Anna-Marie Susic
Anna-Marie Susic
Bachelor student
Development of Organic-Inorganic Melt Electrowriting Scaffolds for Biomedical Application
Supervisors: Dr. Irem Unalan, Prof. Aldo R. Boccaccini
Melt electrowriting (MEW) is an emerging additive manufacturing technique providing an alternative technology to 3D printing and electrospinning [1]. MEW enables the production of fibers on the microscale with order geometry, thereby it can be used to create scaffolds for biomedical applications [2]. The most commonly used material for MEW is Polycaprolactone (PCL) [1]. PCL is a semicrystalline, biodegradable polyester that is suitable for MEW due to its low melting point, fast solidification and thermal stability [2][3]. However, due to its hydrophobic nature, surface treatment is required to enhance cell adhesion, attachment and bioactivity [2][4]. This bachelor’s thesis aims to fabricate MEW scaffolds, modify their surface with specific treatments and then incorporate hydroxyapatite particles to enhance their bioactivity for biomedical applications.

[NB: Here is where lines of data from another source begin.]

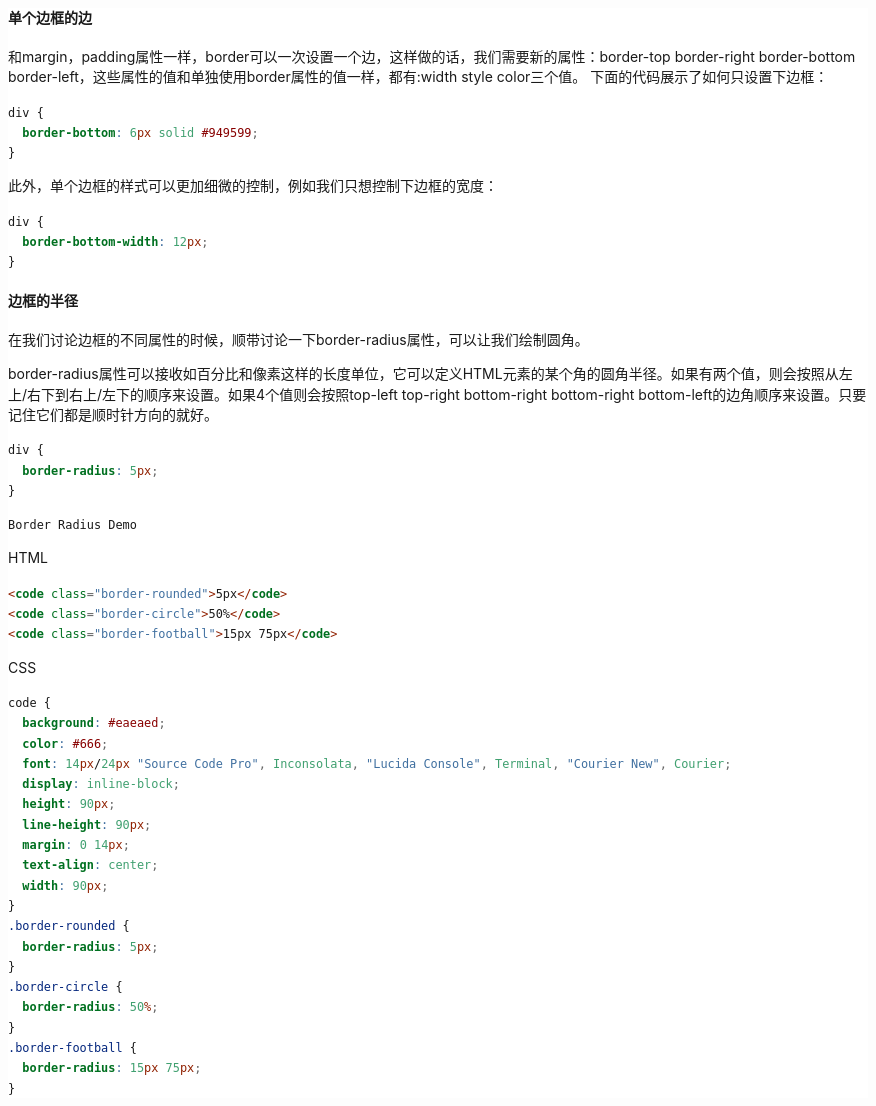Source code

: #### 单个边框的边
和margin，padding属性一样，border可以一次设置一个边，这样做的话，我们需要新的属性：border-top border-right border-bottom border-left，这些属性的值和单独使用border属性的值一样，都有:width style color三个值。 下面的代码展示了如何只设置下边框：
```css
div {
  border-bottom: 6px solid #949599;
}
```

此外，单个边框的样式可以更加细微的控制，例如我们只想控制下边框的宽度：
```css
div {
  border-bottom-width: 12px;
}
```



#### 边框的半径
在我们讨论边框的不同属性的时候，顺带讨论一下border-radius属性，可以让我们绘制圆角。

border-radius属性可以接收如百分比和像素这样的长度单位，它可以定义HTML元素的某个角的圆角半径。如果有两个值，则会按照从左上/右下到右上/左下的顺序来设置。如果4个值则会按照top-left top-right bottom-right bottom-right bottom-left的边角顺序来设置。只要记住它们都是顺时针方向的就好。

```css
div {
  border-radius: 5px;
}
```

`Border Radius Demo`

HTML
``` html
<code class="border-rounded">5px</code>
<code class="border-circle">50%</code>
<code class="border-football">15px 75px</code>
```

CSS

``` css
code {
  background: #eaeaed;
  color: #666;
  font: 14px/24px "Source Code Pro", Inconsolata, "Lucida Console", Terminal, "Courier New", Courier;
  display: inline-block;
  height: 90px;
  line-height: 90px;
  margin: 0 14px;
  text-align: center;
  width: 90px;
}
.border-rounded {
  border-radius: 5px;
}
.border-circle {
  border-radius: 50%;
}
.border-football {
  border-radius: 15px 75px;
}
```
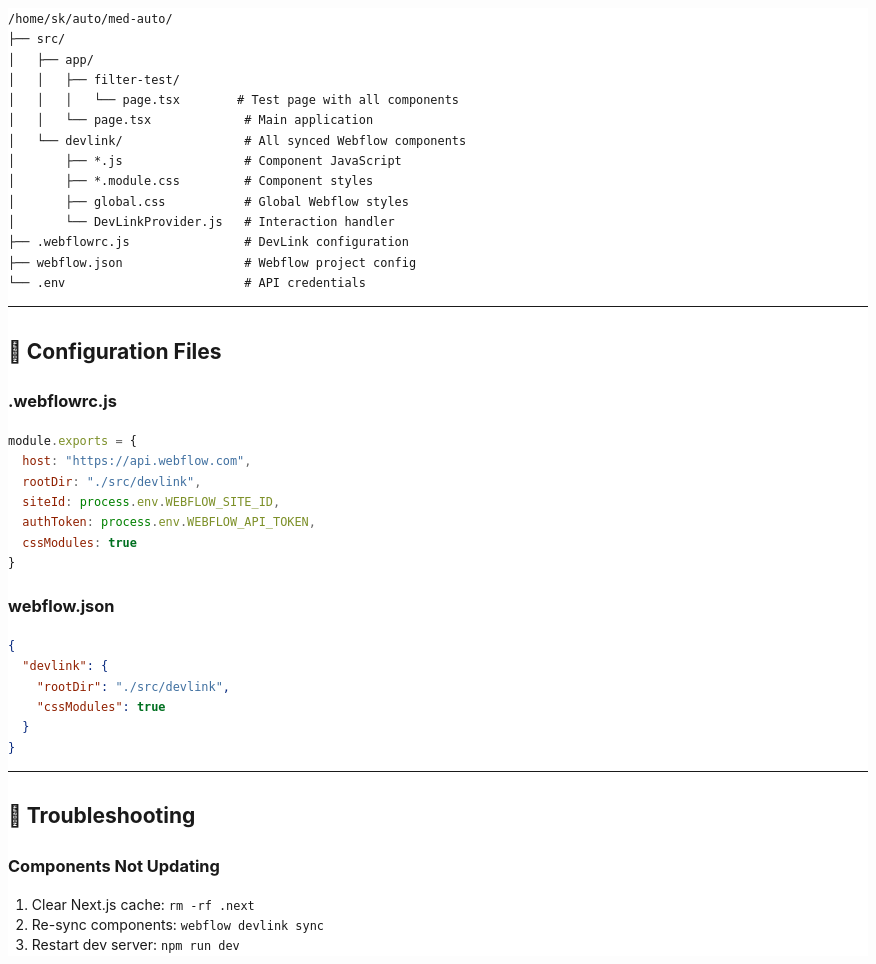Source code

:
 ```
/home/sk/auto/med-auto/
├── src/
│   ├── app/
│   │   ├── filter-test/
│   │   │   └── page.tsx        # Test page with all components
│   │   └── page.tsx             # Main application
│   └── devlink/                 # All synced Webflow components
│       ├── *.js                 # Component JavaScript
│       ├── *.module.css         # Component styles
│       ├── global.css           # Global Webflow styles
│       └── DevLinkProvider.js   # Interaction handler
├── .webflowrc.js                # DevLink configuration
├── webflow.json                 # Webflow project config
└── .env                         # API credentials
```

---

## 🔧 **Configuration Files**

### **.webflowrc.js**
```javascript
module.exports = {
  host: "https://api.webflow.com",
  rootDir: "./src/devlink",
  siteId: process.env.WEBFLOW_SITE_ID,
  authToken: process.env.WEBFLOW_API_TOKEN,
  cssModules: true
}
```

### **webflow.json**
```json
{
  "devlink": {
    "rootDir": "./src/devlink",
    "cssModules": true
  }
}
```

---

## 🐛 **Troubleshooting**

### **Components Not Updating**
1. Clear Next.js cache: `rm -rf .next`
2. Re-sync components: `webflow devlink sync`
3. Restart dev server: `npm run dev`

Additionally, this project will focus on the investigation of different scaffold geometries as well as the effect of inorganic incorporation in terms of physical, mechanical, and chemical properties.
[1] Unalan, I., Occhipinti, I., Miola, M., Vernè, E., & Boccaccini, A.R. (2023). Development of super-Paramagnetic Iron Oxide Nanoparticle-coated Melt Electrowritten Scaffolds for Biomedical Applications. Macromolecular Bioscience, 24(03), 10.1002/mabi.202300397.
[2] Hammerl, A., Cano, C., De-Juan-Pardo, E., van Griensven, M., Poh, P. (2019). A Growth Factor-Free Co-Culture System of Osteoblasts and Peripheral Blood Mononuclear Cells for the Evaluation of the Osteogenesis Potential of Melt-Electrowritten Polycaprolactone Scaffolds. International journal of molecular sciences, 20(05), 10.3390/ijms20051068.
[3] Paxton, N., Ren, J., Ainsworth, M., Solanki, A., Jones, J., Allenby, M., Stevens, M., Woodruff, M. (2019). Rheological Characterization of Biomaterials Directs. Additive Manufacturing of Strontium-Substituted Bioactive Glass/Polycaprolactone Microfibers. Macromolecular Rapid Communications, 40(11), 10.1002/marc.201900019.
[4] Kade, J., Dalton, P. (2021). Polymers for Melt Electrowriting. Advanced Healthcare Materials, 10(01), 10.1002/adhm.202001232.